U.K.: Uzun zamandır sektördeyim, iyi projelerde rol aldım, tecrübe kazandım, bulunduğum yere basamakları yavaş yavaş çıkarak geldim ve açıkçası kendimi başarılı buluyorum. Şu sıralar da eylül dönemi için farklı senaryolar okuyorum. Yapımcıların beni seçmesinden önce gelen projeyi benimseyebilmem de çok önemli. Derinliği olan, zorlayıcı ve zengin çatışmalar barındıran roller beni heyecanlandırıyor.
“ÜNLÜ OLDUM AMA ASLA ESKİ ALIŞKANLIKLARIMDAN KOPMADIM”
ELLE: Bu meslekte alaylısınız. Kendinizi yetersiz hissettiğiniz zamanlar oldu mu?
U.K.: Hayat beni böyle yoğurdu ve durumumdan çok memnunum. Alaylı olmayı kendime bahane olarak asla sunmuyorum. Geziyor, okuyor ve gözlemliyorum; öğrenmenin yaşı ve sonu yok.
ELLE: Peki biraz kendinizden bahsedin... Nasıl bir Uğur var karşımızda?
U.K.: Özgürlüğüme düşkünüm. Göründüğümün aksine aslında içine kapanık bir insan olduğumu söyleyebilirim. Tek başıma tatile çıkmak en sevdiğim şey. Kimse zorla bana bir şey yaptıramaz. Çok sinirlendiysem ya da günüm kötü geçmişse kendimi konsol oyunlarına veriyor ya da uyuyup o günü arkamda bırakmaya çalışıyorum. Diyalogdan yanayım. Şu an hayatımın en yüksek ritimli dönemini yaşıyorum.
ELLE: Ünlü olmak sizi ve hayatınızı nasıl değiştirdi?
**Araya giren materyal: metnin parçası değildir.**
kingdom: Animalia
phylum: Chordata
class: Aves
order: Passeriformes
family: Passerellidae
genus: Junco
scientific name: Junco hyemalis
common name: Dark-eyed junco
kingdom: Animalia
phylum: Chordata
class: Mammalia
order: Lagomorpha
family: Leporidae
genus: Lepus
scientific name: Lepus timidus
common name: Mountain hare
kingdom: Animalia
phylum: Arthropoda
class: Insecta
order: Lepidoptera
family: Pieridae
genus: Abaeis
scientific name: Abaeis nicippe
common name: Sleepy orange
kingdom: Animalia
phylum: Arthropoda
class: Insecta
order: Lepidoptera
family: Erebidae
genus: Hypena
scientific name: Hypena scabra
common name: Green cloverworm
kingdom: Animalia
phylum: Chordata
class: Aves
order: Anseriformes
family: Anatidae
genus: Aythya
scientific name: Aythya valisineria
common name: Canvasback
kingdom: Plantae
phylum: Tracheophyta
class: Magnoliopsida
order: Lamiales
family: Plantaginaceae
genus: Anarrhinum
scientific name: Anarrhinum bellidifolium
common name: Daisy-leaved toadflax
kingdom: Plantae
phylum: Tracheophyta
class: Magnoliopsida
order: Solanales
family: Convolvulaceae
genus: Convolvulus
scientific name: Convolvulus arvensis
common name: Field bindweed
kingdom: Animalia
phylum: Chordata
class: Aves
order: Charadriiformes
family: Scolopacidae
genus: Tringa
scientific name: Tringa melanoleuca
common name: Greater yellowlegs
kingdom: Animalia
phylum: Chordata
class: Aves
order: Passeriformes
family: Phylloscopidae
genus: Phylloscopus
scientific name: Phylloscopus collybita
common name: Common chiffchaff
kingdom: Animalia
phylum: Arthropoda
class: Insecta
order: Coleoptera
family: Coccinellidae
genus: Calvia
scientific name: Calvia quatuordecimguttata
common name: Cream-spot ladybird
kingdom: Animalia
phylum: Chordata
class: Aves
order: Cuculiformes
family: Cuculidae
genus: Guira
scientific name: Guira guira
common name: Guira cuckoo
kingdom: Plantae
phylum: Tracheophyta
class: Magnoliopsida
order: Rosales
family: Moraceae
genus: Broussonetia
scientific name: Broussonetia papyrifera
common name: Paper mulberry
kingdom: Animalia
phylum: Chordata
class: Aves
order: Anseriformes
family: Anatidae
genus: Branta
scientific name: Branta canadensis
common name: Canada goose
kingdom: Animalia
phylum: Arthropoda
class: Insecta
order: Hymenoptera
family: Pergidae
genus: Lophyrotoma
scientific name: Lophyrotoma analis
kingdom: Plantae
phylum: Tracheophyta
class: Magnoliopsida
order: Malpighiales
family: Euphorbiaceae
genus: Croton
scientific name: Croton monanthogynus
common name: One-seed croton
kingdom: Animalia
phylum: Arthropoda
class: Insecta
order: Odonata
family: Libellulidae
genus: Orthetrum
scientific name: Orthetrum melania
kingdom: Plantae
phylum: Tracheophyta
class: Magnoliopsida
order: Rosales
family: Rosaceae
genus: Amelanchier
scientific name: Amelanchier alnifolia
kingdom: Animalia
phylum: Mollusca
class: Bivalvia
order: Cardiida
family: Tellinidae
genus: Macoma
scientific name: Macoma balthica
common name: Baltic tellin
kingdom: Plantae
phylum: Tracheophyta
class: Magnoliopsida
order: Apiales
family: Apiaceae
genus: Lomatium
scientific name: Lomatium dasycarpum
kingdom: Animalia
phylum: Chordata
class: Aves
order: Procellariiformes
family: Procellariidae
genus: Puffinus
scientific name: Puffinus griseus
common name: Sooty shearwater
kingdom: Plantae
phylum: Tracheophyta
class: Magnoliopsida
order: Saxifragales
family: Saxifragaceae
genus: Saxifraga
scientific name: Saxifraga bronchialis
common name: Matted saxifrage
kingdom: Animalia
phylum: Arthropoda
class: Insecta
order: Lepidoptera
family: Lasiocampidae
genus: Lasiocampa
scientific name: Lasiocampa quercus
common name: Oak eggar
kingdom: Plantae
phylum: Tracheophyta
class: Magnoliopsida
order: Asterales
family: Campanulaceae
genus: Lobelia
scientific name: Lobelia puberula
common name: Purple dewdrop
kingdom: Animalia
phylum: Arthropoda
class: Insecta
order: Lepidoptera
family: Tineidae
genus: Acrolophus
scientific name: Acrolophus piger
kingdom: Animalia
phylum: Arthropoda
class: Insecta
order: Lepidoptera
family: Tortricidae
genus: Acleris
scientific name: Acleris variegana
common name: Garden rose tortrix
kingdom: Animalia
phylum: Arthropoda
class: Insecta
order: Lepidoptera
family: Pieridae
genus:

U.K.: Bulunduğum çevreyi, yaptığım işleri, hayat stilimi değiştirmedim. Eski alışkanlıklarımdan kopmadım. Koparsam, kendimden uzaklaşırsam televizyonda işimi özgüvenli bir şekilde yapamam. Kazandığım parayla aileme destek veriyor, kız kardeşimin eğitimine yardımcı oluyor, daha sık yurt dışına çıkıyor, dil öğreniyor ve daha çok spor yapıyorum. Değişimi ben olgunluk olarak yaşadım. Olgunlaştım, geliştim ve oyunculukla ilgili bir sürü şey öğrendim, öğrenmeye de devam ediyorum.
“KİMSEYE ZİLZURNA AŞIK OLMADIM”
ELLE: Şu an aşık mısınız?
U.K.: Hayır değilim, hiç aşık olmadım.
ELLE: 26 yaşına kadar hiç aşkı tatmadığınızı mı söylüyorsunuz?
U.K.: Belki de aşkın ne olduğunu tarif edemiyorum... Aslında aşk bana göre her yerde. Ailenize, işinize, doğaya ve hayvanlara baktığınızda da aşkı görebilirsiniz... Sanırım aşkı henüz bulamamanın bir sebebi de kısa süreli ilişkiler yaşamış olmam. Kısaca, henüz kimseye zilzurna aşık olmadım. Ancak hayatıma giren kızları da sevdim. Sevemediğiniz insanla üç saat bile geçiremezsiniz.
ELLE: Peki bu konuda da değişmeye başladığınızı düşünüyor musunuz?
U.K.: Şimdilerde artık bu hayat tarzından kaçıyorum. Ortak zevkleri paylaşacağım, benim negatif davranışlarımı törpüleyecek, iyi vakit geçirebileceğim kadınlar ilgimi çekiyor.